Kerry was speaking at a news conference held jointly with his Saudi counterpart Prince Saud al-Faisal, who suggested Iran was not showing sufficient seriousness about the discussions, which he said "cannot go on forever".
Iran was upbeat last week after talks with the powers in Kazakhstan about its nuclear work ended with an agreement to meet again. But Western officials said it had yet to take concrete steps to ease their fears about its atomic ambitions.
The United States, China, France, Russia, Britain and Germany offered modest sanctions relief in return for Iran curbing its most sensitive nuclear work but made clear that they expected no immediate breakthrough.

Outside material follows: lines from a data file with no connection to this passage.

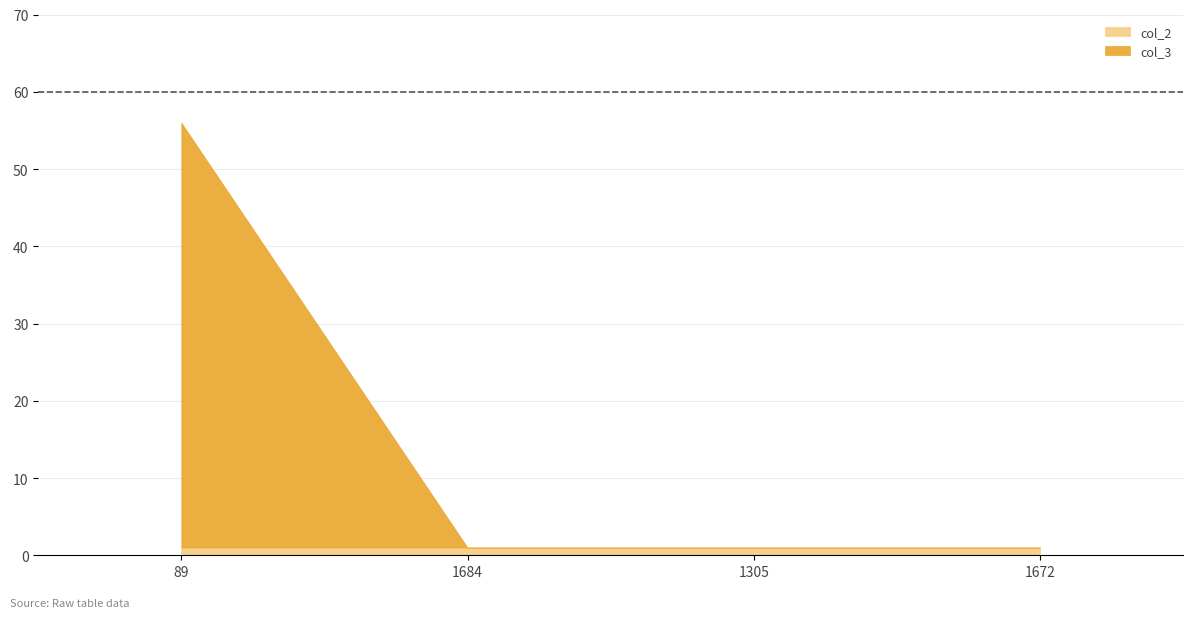

List the series in order of their peak value, highest first.

col_3, col_2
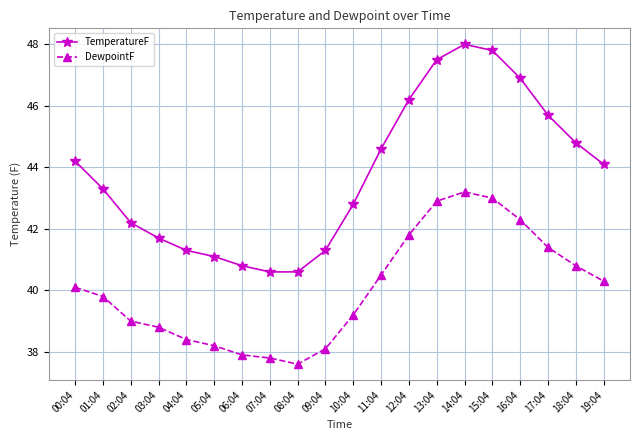

Which category has the lowest value in the DewpointF series?

08:04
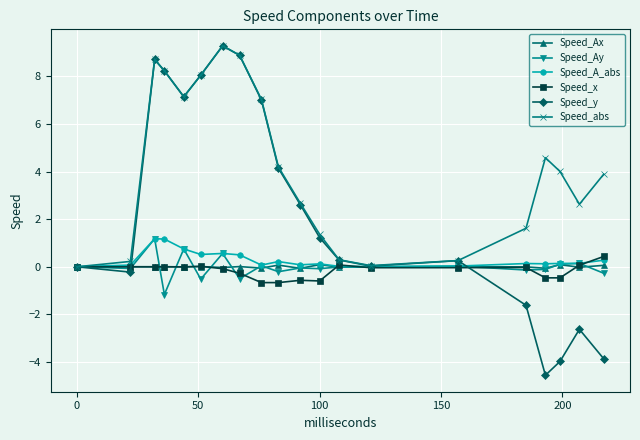

True or false: Speed_Ax has more than 1 interior local peaks.

True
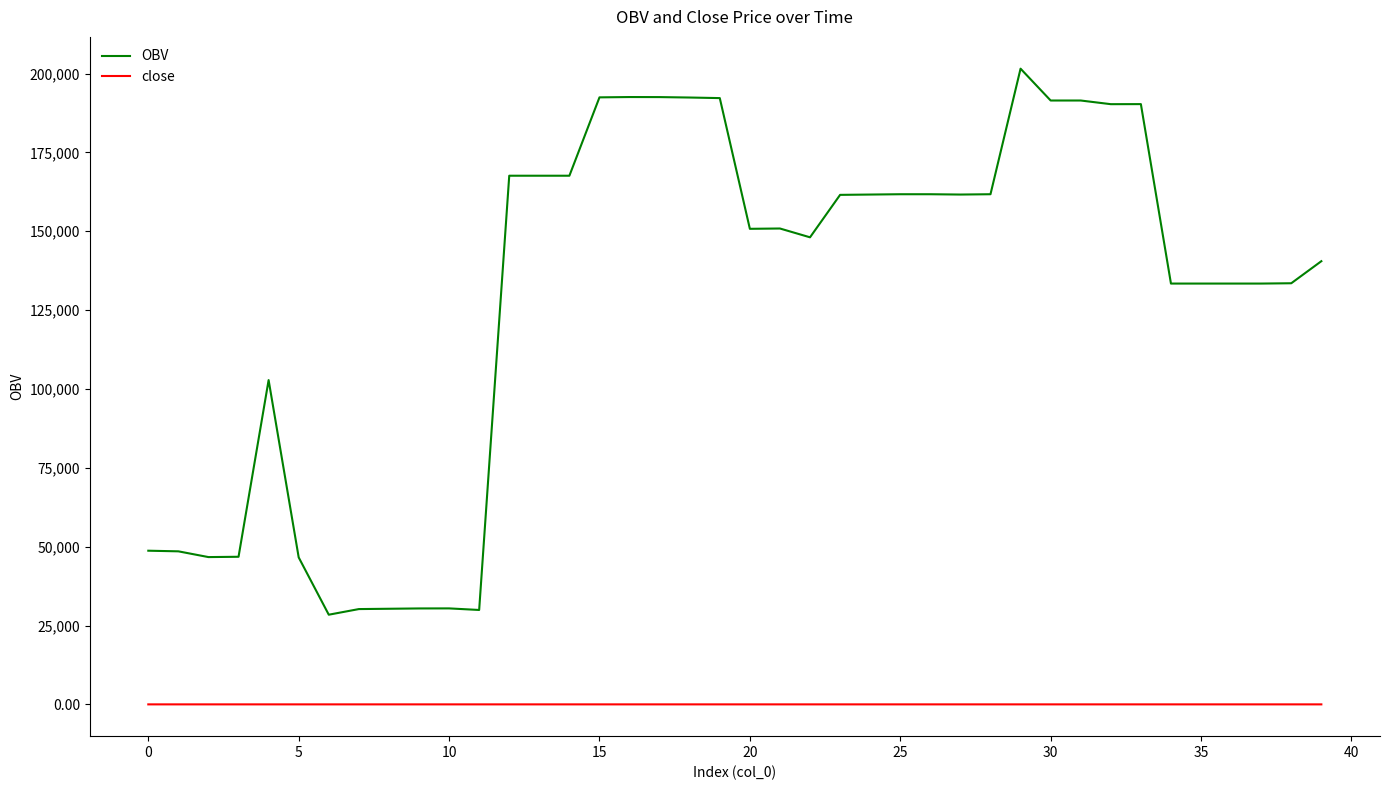

Which series has the largest total across all categories?

OBV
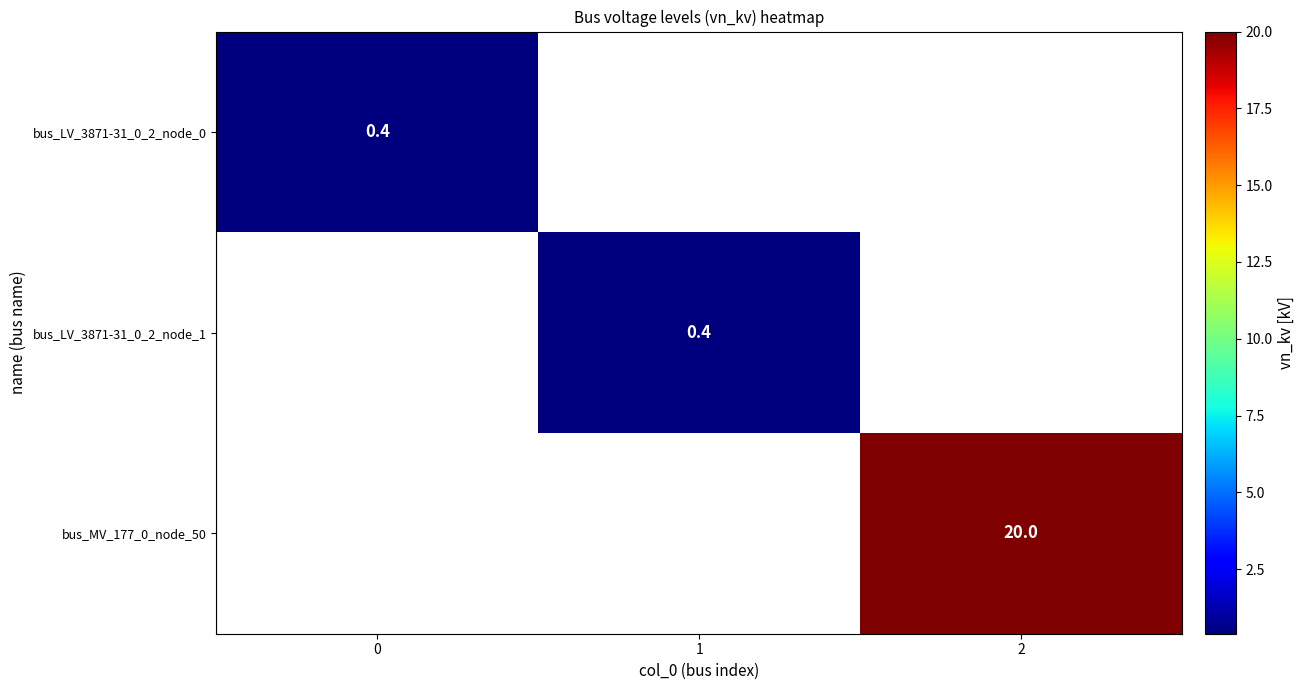

True or false: bus_MV_177_0_node_50 has a value of 20.0 at 2.

True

Prince Saud suggested that the Iranians did not appear sufficiently committed at the talks in Almaty, Kazakhstan.
"We can't be like philosophers who keep talking - we have to talk seriously and honestly and we have to put in our commitment clearly on the table," he said.
The United States and many of its allies suspect Iran may be using its civil nuclear program as a cover to develop atomic weapons, a possibility that Israel, which is regarded as the Middle East's only nuclear power, sees as a mortal threat.
Iran says its program is solely for peaceful purposes, such as generating electricity and making medical isotopes.
Kerry, in the final stages of a nine-nation, 11-day trip that will also take him to Abu Dhabi and Doha, said he and Saudi al-Faisal discussed their countries' shared determination to prevent Iran from acquiring a nuclear weapon.
"We both prefer - and this is important for Iranians to hear and understand - we both prefer diplomacy as the first choice, the preferred choice," Kerry said.
"But the window for a diplomatic solution simply cannot by definition remain open indefinitely."
Echoing Western concerns about a possible nuclear arms race in the Middle East in the event that Iran obtained a nuclear bombs, Kerry made a series of arguments for Gulf Arab countries not to pursue a military nuclear capability.
These included U.S. policy to prevent Iran from acquiring such arms, the dangers of proliferation, the diversion of resources that could otherwise go to economic development and the general trend by the United States and Russia toward reducing their arsenals.
"The threat is not just the threat of a nuclear bomb, the threat is also the threat of a dirty bomb or of nuclear material being used by terrorists," he said.